BANGUI, le 26 juin 2026 (RJDH) — La Commission Vérité, Justice, Réparation et Réconciliation (CVJRR) traverse une crise financière qui compromet son fonctionnement. Selon plusieurs sources concordantes proches de l’institution, six mois de loyers restent impayés, faute de décaissement des fonds prévus dans la loi de finances 2026.
Créée en 2020 pour promouvoir la justice transitionnelle, établir la vérité sur les violations passées des droits humains et favoriser la réconciliation nationale, la CVJRR avait été dissoute en mai 2024 à la suite d’un décret dénonçant des dysfonctionnements dans sa gestion. Réinstallée en avril 2025, soit près de quatorze mois plus tard, elle peine toujours à retrouver son rythme de fonctionnement.
Des commissaires contactés par le RJDH affirment que l’institution n’a reçu aucun financement depuis plus de six mois, alors même que son budget annuel, fixé à 200 millions de francs CFA, est inscrit dans la loi de finances 2026.
« Nous avons respecté toutes les procédures administratives pour obtenir le décaissement des fonds. On nous explique que les retards sont liés à des difficultés de trésorerie », confie un commissaire sous couvert d’anonymat.
Cette situation affecte directement les activités de la Commission. Outre les six mois de loyers impayés, le personnel d’appui accuse également plusieurs mois d’arriérés de salaire, selon une autre source proche de l’institution.
Le budget de la CVJRR est inscrit dans la loi de finances 2026 sous la tutelle du ministère de l’Action humanitaire, de la Solidarité et de la Réconciliation nationale.
Il s’agit de la deuxième installation de cette institution, après une première mise en place en juillet 2021. Son mandat consiste à faire la lumière sur près de soixante années de crises et de violences en République centrafricaine, à favoriser la réparation des victimes et à contribuer à une réconciliation durable à travers les mécanismes de la justice transitionnelle.

(ÉNONCÉ 1): Résumez le texte fourni en deux phrases.
(ÉNONCÉ 2): D'après le texte fourni, à combien s'élève le budget annuel de la CVJRR ?
(ÉNONCÉ 3): Relevez dans le texte fourni toutes les étapes datées de l'histoire institutionnelle de la CVJRR, avec leur date.
Les enregistrements qui suivent le texte fourni proviennent d'une autre source.

(DONNÉES À ANALYSER):
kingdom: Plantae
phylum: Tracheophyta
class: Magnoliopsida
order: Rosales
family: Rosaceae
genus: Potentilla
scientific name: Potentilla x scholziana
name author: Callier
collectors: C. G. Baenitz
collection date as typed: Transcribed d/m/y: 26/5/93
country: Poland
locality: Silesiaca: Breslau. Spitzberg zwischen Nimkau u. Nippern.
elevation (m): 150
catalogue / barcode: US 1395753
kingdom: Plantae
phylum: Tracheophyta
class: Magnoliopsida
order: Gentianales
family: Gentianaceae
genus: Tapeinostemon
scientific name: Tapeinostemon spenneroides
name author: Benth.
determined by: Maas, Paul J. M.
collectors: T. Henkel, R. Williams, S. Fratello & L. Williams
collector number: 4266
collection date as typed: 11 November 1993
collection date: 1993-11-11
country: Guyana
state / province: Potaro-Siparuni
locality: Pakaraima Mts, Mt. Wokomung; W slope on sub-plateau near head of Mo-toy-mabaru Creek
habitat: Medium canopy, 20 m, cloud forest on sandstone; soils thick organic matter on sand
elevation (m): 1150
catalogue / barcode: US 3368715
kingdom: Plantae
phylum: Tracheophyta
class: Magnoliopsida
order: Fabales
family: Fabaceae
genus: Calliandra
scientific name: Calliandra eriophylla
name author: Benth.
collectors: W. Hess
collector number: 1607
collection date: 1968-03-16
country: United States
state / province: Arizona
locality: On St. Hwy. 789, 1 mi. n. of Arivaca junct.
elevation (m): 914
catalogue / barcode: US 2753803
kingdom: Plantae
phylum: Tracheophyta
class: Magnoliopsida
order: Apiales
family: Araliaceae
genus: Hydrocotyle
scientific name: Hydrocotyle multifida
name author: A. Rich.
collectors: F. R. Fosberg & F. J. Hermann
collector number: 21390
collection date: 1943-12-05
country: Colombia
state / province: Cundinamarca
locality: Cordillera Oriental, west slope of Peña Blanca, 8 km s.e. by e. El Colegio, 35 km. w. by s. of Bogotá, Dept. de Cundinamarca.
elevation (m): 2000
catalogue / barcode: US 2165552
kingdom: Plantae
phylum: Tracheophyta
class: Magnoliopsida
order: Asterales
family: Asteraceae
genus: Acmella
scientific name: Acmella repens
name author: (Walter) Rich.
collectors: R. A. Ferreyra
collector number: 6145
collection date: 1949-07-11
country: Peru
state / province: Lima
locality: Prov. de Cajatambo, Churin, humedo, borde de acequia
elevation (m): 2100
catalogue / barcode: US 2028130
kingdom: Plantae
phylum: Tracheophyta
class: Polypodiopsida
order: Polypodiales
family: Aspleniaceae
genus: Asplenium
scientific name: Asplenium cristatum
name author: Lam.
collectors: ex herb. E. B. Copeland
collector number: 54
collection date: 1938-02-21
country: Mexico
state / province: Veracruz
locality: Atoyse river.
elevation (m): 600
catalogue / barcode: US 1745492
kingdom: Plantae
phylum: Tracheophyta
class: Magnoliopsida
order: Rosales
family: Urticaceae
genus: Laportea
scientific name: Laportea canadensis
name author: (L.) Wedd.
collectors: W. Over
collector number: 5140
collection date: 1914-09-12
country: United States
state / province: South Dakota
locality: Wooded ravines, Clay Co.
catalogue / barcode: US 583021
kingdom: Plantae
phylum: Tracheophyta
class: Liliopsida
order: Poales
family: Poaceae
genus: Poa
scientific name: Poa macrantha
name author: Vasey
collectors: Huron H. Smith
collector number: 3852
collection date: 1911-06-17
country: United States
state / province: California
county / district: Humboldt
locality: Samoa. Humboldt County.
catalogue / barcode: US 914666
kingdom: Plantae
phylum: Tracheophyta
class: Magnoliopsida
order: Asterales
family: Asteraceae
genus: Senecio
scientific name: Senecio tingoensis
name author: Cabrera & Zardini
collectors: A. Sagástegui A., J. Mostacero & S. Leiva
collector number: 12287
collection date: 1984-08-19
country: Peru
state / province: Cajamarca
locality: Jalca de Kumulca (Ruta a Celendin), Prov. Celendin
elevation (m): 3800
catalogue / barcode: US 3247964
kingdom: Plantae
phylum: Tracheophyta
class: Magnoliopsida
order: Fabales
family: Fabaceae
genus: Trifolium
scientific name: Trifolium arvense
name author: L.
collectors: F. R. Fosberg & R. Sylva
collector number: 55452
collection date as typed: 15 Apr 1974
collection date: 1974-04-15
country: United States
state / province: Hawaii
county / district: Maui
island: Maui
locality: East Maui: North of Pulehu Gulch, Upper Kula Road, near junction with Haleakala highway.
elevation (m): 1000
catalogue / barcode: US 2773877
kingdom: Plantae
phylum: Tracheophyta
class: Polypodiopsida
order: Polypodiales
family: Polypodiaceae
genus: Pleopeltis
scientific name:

(RÉSULTAT PRODUIT 1): La CVJRR, créée en 2020, dissoute en mai 2024 puis réinstallée en avril 2025, traverse une crise financière : elle n'a reçu aucun financement depuis plus de six mois, bien que son budget annuel de 200 millions de francs CFA soit inscrit dans la loi de finances 2026. Cette situation se traduit par six mois de loyers impayés et plusieurs mois d'arriérés de salaire pour le personnel d'appui.

(RÉSULTAT PRODUIT 2): 200 millions de francs CFA.

(RÉSULTAT PRODUIT 3):
- Création : 2020
- Première mise en place : juillet 2021
- Dissolution : mai 2024
- Réinstallation : avril 2025